At last he convinced them to help, and the eldest went out to the forest to chop wood first. When he had made his way into the forest, and had started chopping, a shaggy big fir tree of a came up to him. "If you're chopping in my forest, I'm going to kill you!" said the Troll. When the boy heard that, he flung aside his ax and headed for home again as fast as he could.
He got home clean out of breath, and told them what had happened to him. His disappointed father said he was nothing but chicken-hearted. The Trolls had never scared him from chopping wood when he was young, he said. On the next day the second son set out to the forest and he fared just like the first. When he had struck the fir tree a few blows with his ax, the Troll came up to him and said," If you're chopping in my forest, I'm going to kill you!" The boy hardly dared look at him. He flung aside his ax and took to his heels just like his brother and just as fast. When he came home again, his father became angry and said that the Trolls had never scared him when he was young.
On the third day wanted to set out. "You?" said the two eldest. "You'll certainly manage it. You have never even been beyond the front door!" Askeladden didn’t have much to say, he just asked for as big a lunch as possible to take with him. His mother had no curds, so she hung the cauldron over the fire to curdle a little cheese for him. This he put in his knapsack and set out on his way. When he had been chopping for a little while, the Troll came to him and said: "If you're chopping in my forest, I'm going to kill you!" Askeladden who had a plan, ran over to his knapsack to get the cheese, and squeezed it until the whey squirted out of it. "If you don't hold your tongue," he shrieked to the Troll, "I'll squeeze you the way I'm squeezing the water out of this white stone!" "Oh no dear fellow, spare me!" said the Troll. "I'll help you to chop!" Well on that condition the boy promised he would spare him.
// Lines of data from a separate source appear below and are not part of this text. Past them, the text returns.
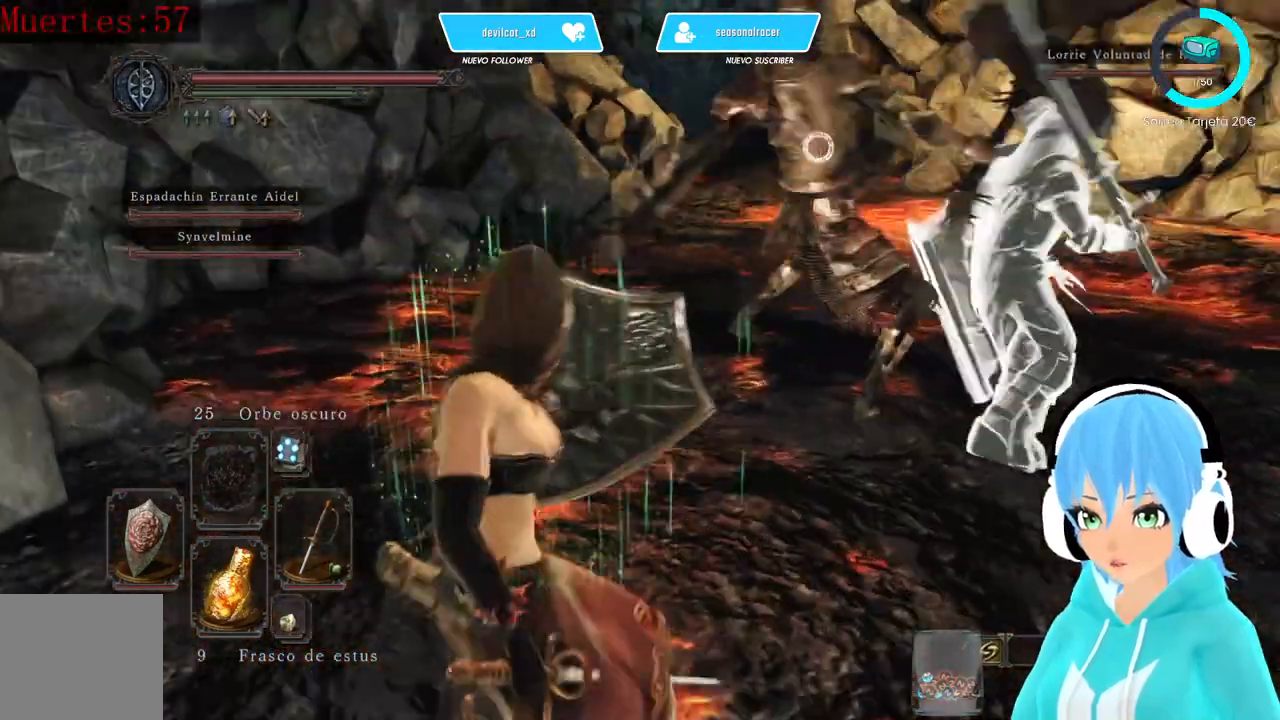
{"dt_ms": 1000, "buttons": [], "left_stick": "up-left", "right_stick": "center"}
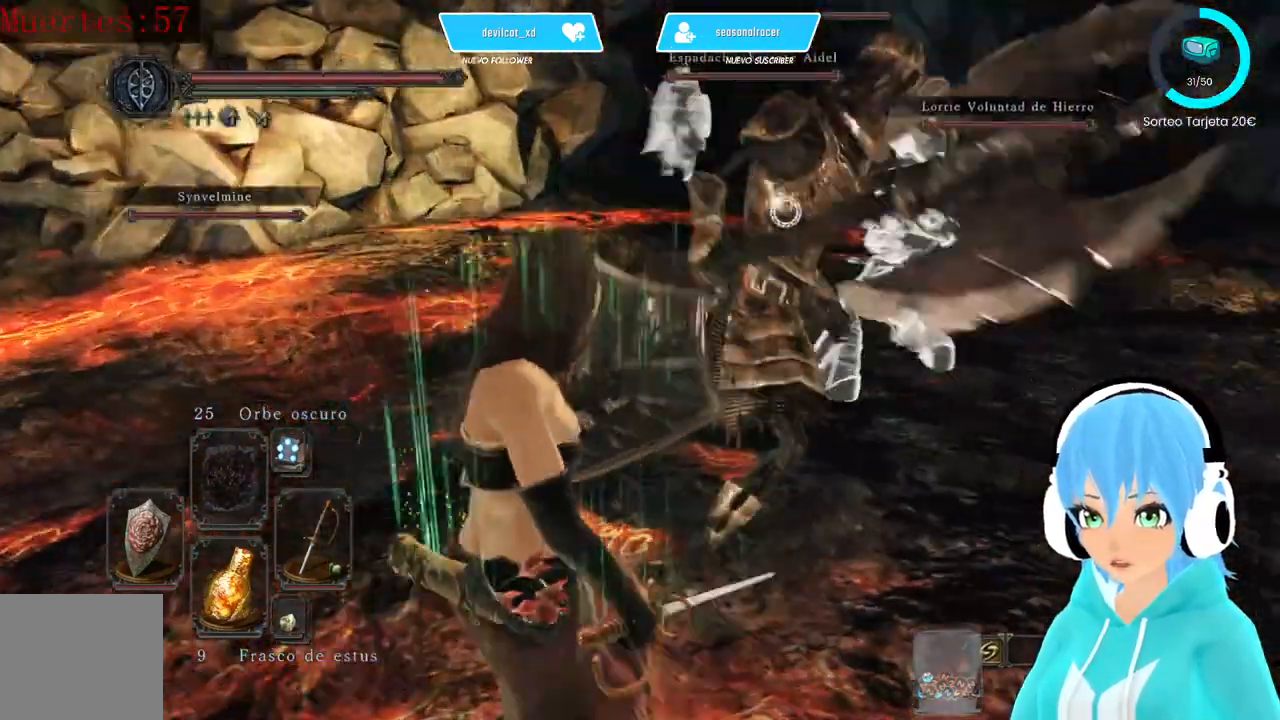
{"dt_ms": 500, "buttons": [], "left_stick": "up", "right_stick": "center", "events": [[167, "left_stick", "up-right"], [333, "R1", "down"], [417, "R1", "up"], [417, "left_stick", "up"]]}
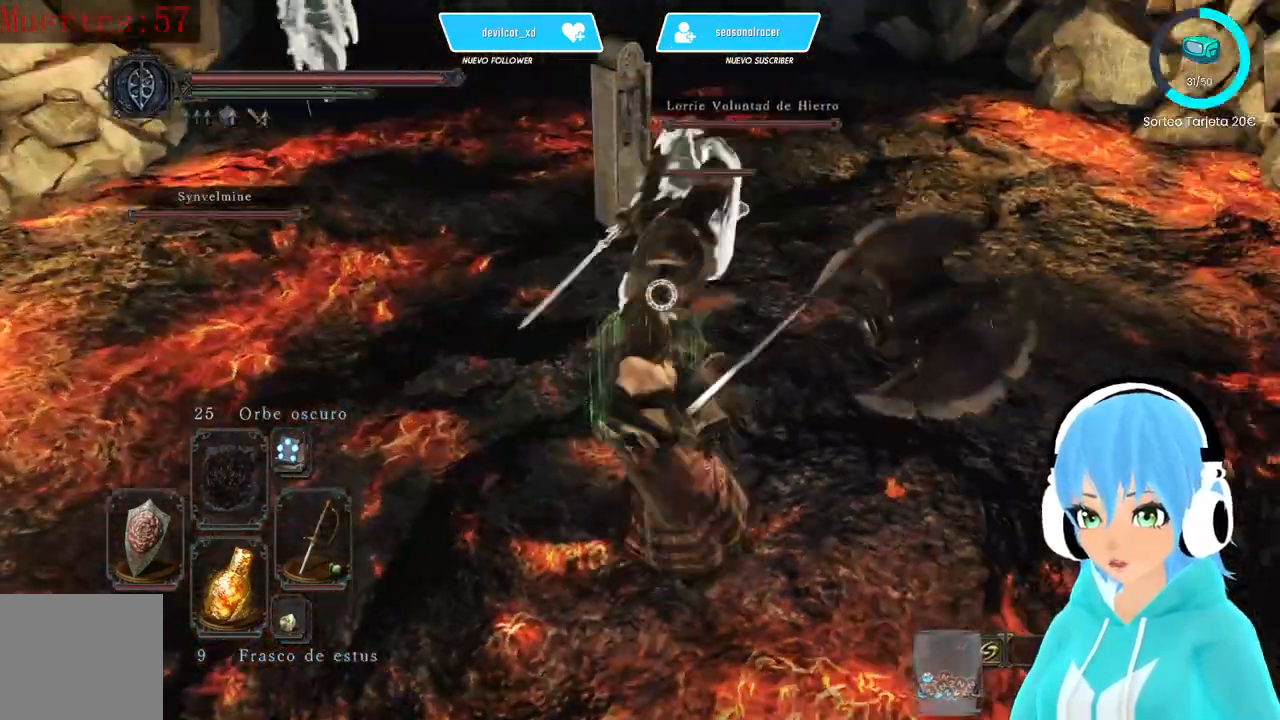
{"dt_ms": 500, "buttons": ["R3"], "left_stick": "center", "right_stick": "center", "events": [[83, "left_stick", "center"], [417, "R3", "down"]]}
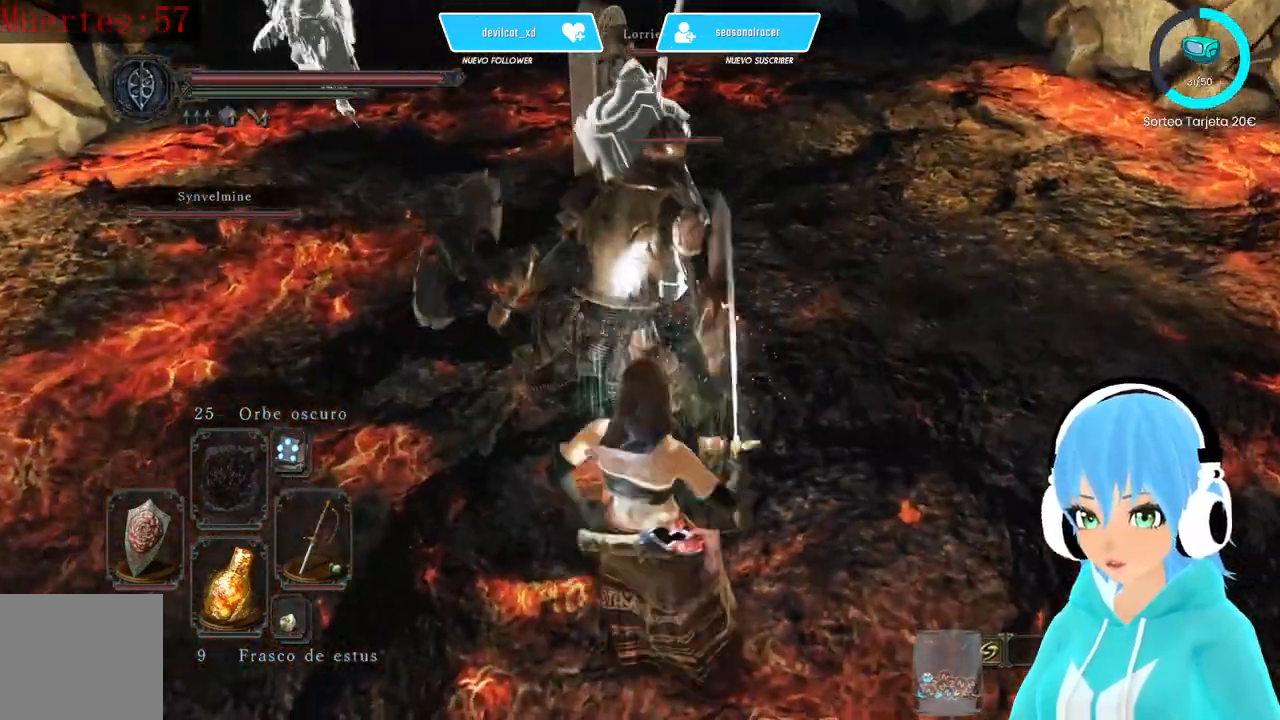
{"dt_ms": 500, "buttons": [], "left_stick": "center", "right_stick": "left", "events": [[83, "R3", "up"], [83, "right_stick", "up-left"], [417, "right_stick", "left"]]}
The Troll was clever at chopping, so they managed to fell and cut many piles of wood during the day. As evening was drawing into night the Troll said," Now you can come home with me. My house is closer than yours." Askeladden went along, and when they came to the Troll's home, the troll started to make a fire in the hearth and he told Askeladden to fetch water for the porridge pot. The two iron buckets were so big and heavy that he couldn't so much as budge them. So Askeladden said, "It's not worth taking along these thimbles. I'm going to fetch the whole well!" "No, my dear fellow," said the Troll. "I can't lose my well. You make the fire and I'll go after the water." When he came back with the water, they cooked up a huge pot of porridge. "If it's the same to you," said Askeladden, "let's have an eating match!" "Oh, yes!” Replied the Troll, for this was one thing he felt he could always hold his own on. They both sat down at the table, but Askeladden snuck over and took the knapsack while the troll was not looking and he tied it in front of him. Each time he took a bite of the food he scooped more into the knapsack than he ate himself. When the knapsack was full, he took up his knife and ripped a gash in it.
The Troll looked at him, but didn't say anything. When they had eaten a good while longer, the Troll put down his spoon. “Now I can't manage anymore," he said "You must eat!" said Askeladden. "I'm barely half full yet. Do as I did and cut a hole in your stomach, then you can eat as much as you wish!" "But doen't that hurt dreadfully?" asked the Troll. "Oh, nothing to speak of," replied the boy. So the Troll did as the boy said, and then as you can probably guess that was the end of the troll. Askeladden took all the silver and gold to be found in the trolls mountain, and little by little he carried it all home. The youngest son proved to be the bravest of all the farmers sons, and rich enough to pay off all of his dept.